-- Information given follows --

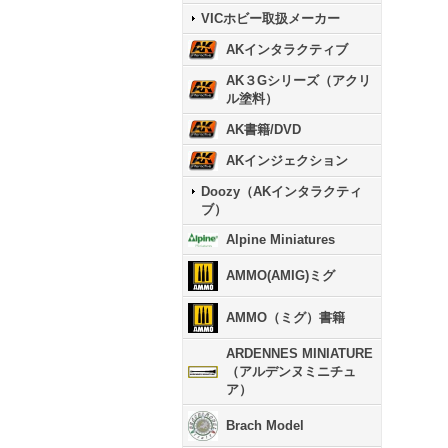
VICホビー取扱メーカー
AKインタラクティブ
AK３Gシリーズ（アクリ
ル塗料）
AK書籍/DVD
AKインジェクション
Doozy（AKインタラクティ
ブ）
Alpine Miniatures
AMMO(AMIG)ミグ
AMMO（ミグ）書籍
ARDENNES MINIATURE
（アルデンヌミニチュ
ア）
Brach Model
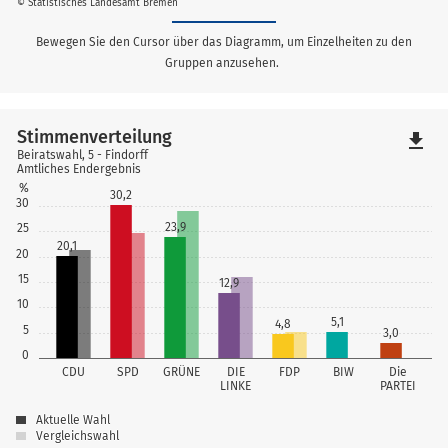
© Statistisches Landesamt Bremen
Bewegen Sie den Cursor über das Diagramm, um Einzelheiten zu den
Gruppen anzusehen.
Stimmenverteilung
file_download
Beiratswahl, 5 - Findorff
Amtliches Endergebnis
%
30,2
30
23,9
25
20,1
20
15
12,9
10
5,1
4,8
5
3,0
0
CDU
SPD
GRÜNE
DIE
FDP
BIW
Die
LINKE
PARTEI
Aktuelle Wahl
Vergleichswahl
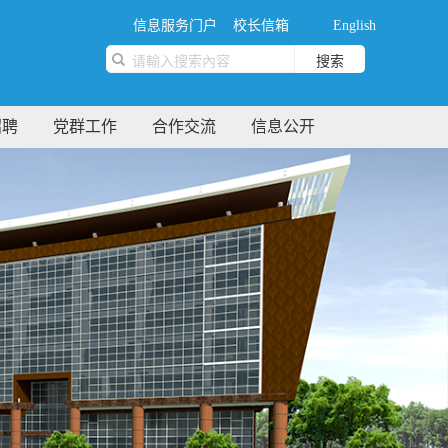
信息服务门户
校长信箱
English
搜索
招聘
党群工作
合作交流
信息公开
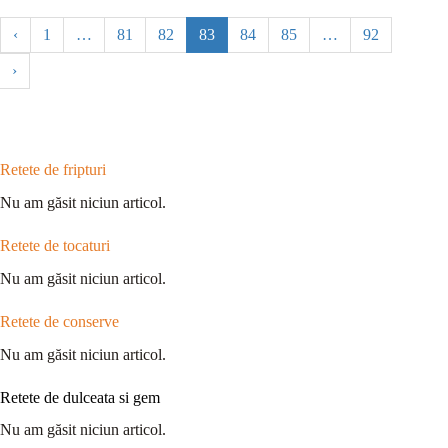
‹
1
…
81
82
83
84
85
…
92
›
Retete de fripturi
Nu am găsit niciun articol.
Retete de tocaturi
Nu am găsit niciun articol.
Retete de conserve
Nu am găsit niciun articol.
Retete de dulceata si gem
Nu am găsit niciun articol.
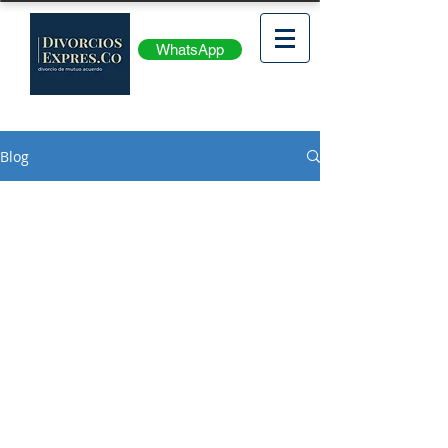
WhatsApp
Blog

-- Information given concluded --

▶ _Work to complete_
Could you swap "Alpine Miniatures" for "Alpine Figures" in the lines from the start of the records through the line that has "Brach Model", changing nothing else and leaving the pictures out?

▶ _Finished exercise_
VICホビー取扱メーカー
AKインタラクティブ
AK３Gシリーズ（アクリ
ル塗料）
AK書籍/DVD
AKインジェクション
Doozy（AKインタラクティ
ブ）
Alpine Figures
AMMO(AMIG)ミグ
AMMO（ミグ）書籍
ARDENNES MINIATURE
（アルデンヌミニチュ
ア）
Brach Model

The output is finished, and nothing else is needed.